* **ASSIGNED TASK**
Keep every line of the data below that has the string "คโครร" and present those lines.

* **PROVIDED RECORDS**
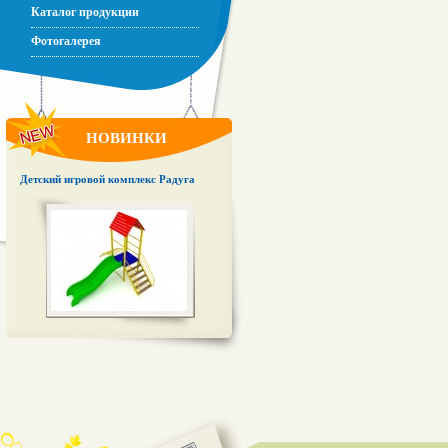
Каталог продукции
Фотогалерея
НОВИНКИ
Детский игровой комплекс Радуга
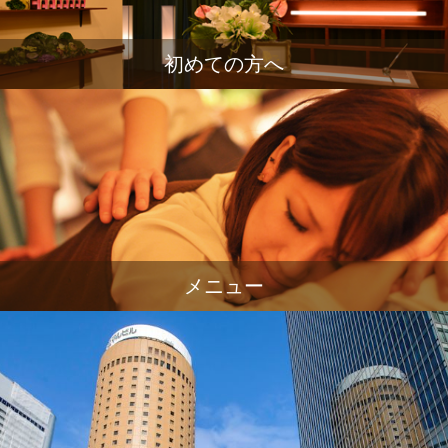
初めての方へ
メニュー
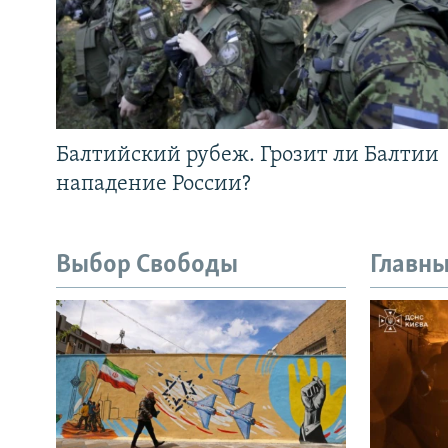
Балтийский рубеж. Грозит ли Балтии
нападение России?
Выбор Свободы
Главны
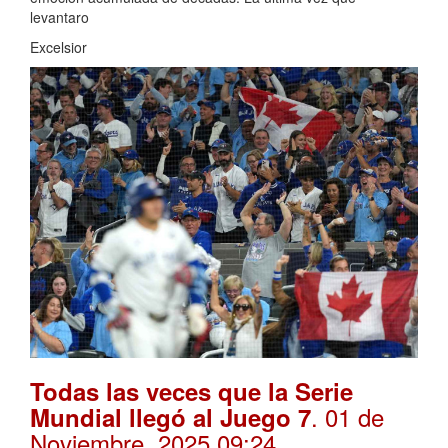
levantaro
Excelsior
Todas las veces que la Serie
. 01 de
Mundial llegó al Juego 7
Noviembre, 2025 09:24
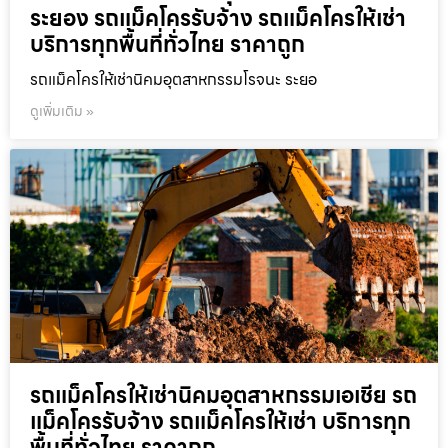
ระยอง รถแม็คโครรับจ้าง รถแม็คโครให้เช่า
บริการทุกพื้นที่ทั่วไทย ราคาถูก
รถแม็คโครให้เช่านิคมอุตสาหกรรมโรจนะ ระยอ
ดูเพิ่มเติม »
รถแม็คโครให้เช่านิคมอุตสาหกรรมเอเชีย รถ
แม็คโครรับจ้าง รถแม็คโครให้เช่า บริการทุก
พื้นที่ทั่วไทย ราคาถูก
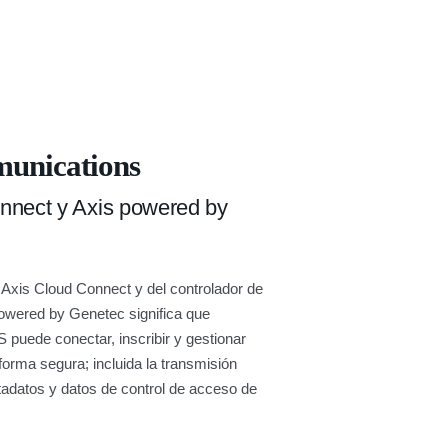
unications
nnect y Axis powered by
 Axis Cloud Connect y del controlador de
Powered by Genetec significa que
 puede conectar, inscribir y gestionar
forma segura; incluida la transmisión
tadatos y datos de control de acceso de
.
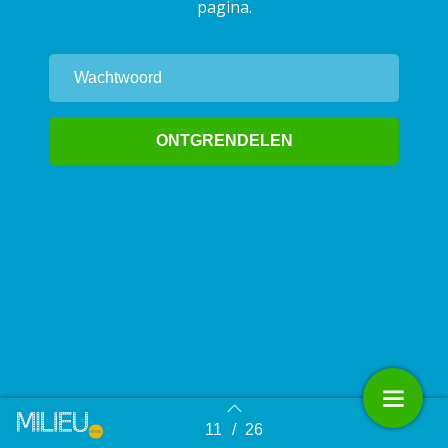
pagina.
11
/
26
Terug naar overzicht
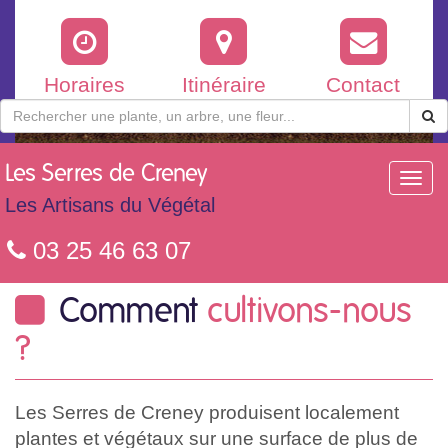
Horaires
Itinéraire
Contact
Les
Serres de Creney
Toggl
navig
Les Artisans du Végétal
03 25 46 63 07
Comment
cultivons-nous
?
Les Serres de Creney produisent localement
plantes et végétaux sur une surface de plus de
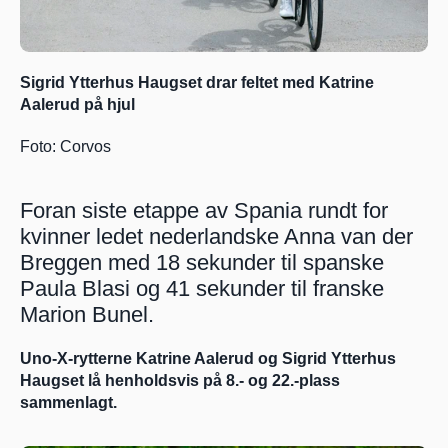
Sigrid Ytterhus Haugset drar feltet med Katrine 
Aalerud på hjul  
Foto: Corvos
Foran siste etappe av Spania rundt for 
kvinner ledet nederlandske Anna van der 
Breggen med 18 sekunder til spanske 
Paula Blasi og 41 sekunder til franske 
Marion Bunel. 
Uno-X-rytterne Katrine Aalerud og Sigrid Ytterhus 
Haugset lå henholdsvis på 8.- og 22.-plass 
sammenlagt.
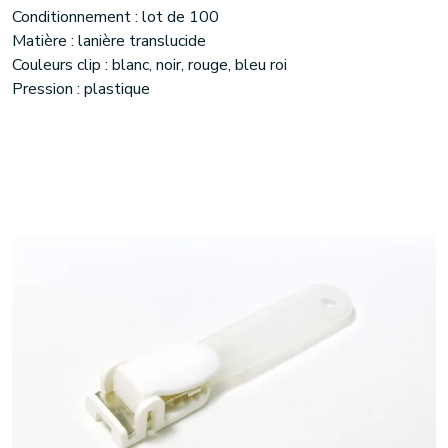
Conditionnement : lot de 100
Matière : lanière translucide
Couleurs clip : blanc, noir, rouge, bleu roi
Pression : plastique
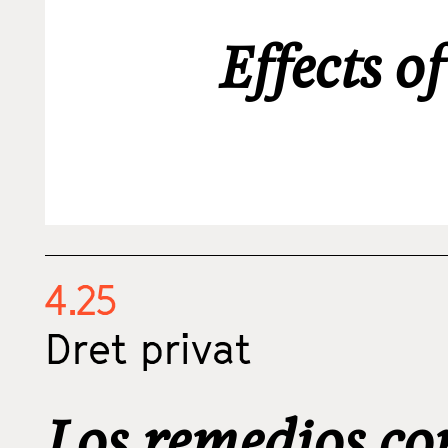
Effects o
4.25
Dret privat
Los remedios co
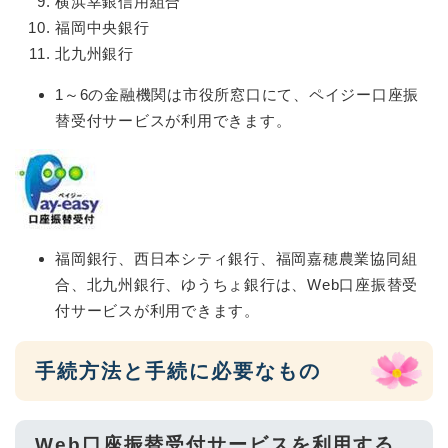
横浜幸銀信用組合
福岡中央銀行
北九州銀行
1～6の金融機関は市役所窓口にて、ペイジー口座振
替受付サービスが利用できます。
福岡銀行、西日本シティ銀行、福岡嘉穂農業協同組
合、北九州銀行、ゆうちょ銀行は、Web口座振替受
付サービスが利用できます。
手続方法と手続に必要なもの
Web口座振替受付サービスを利用する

* **WORKED SOLUTION**
ระยอง รถแม็คโครรับจ้าง รถแม็คโครให้เช่า
แม็คโครรับจ้าง รถแม็คโครให้เช่า บริการทุก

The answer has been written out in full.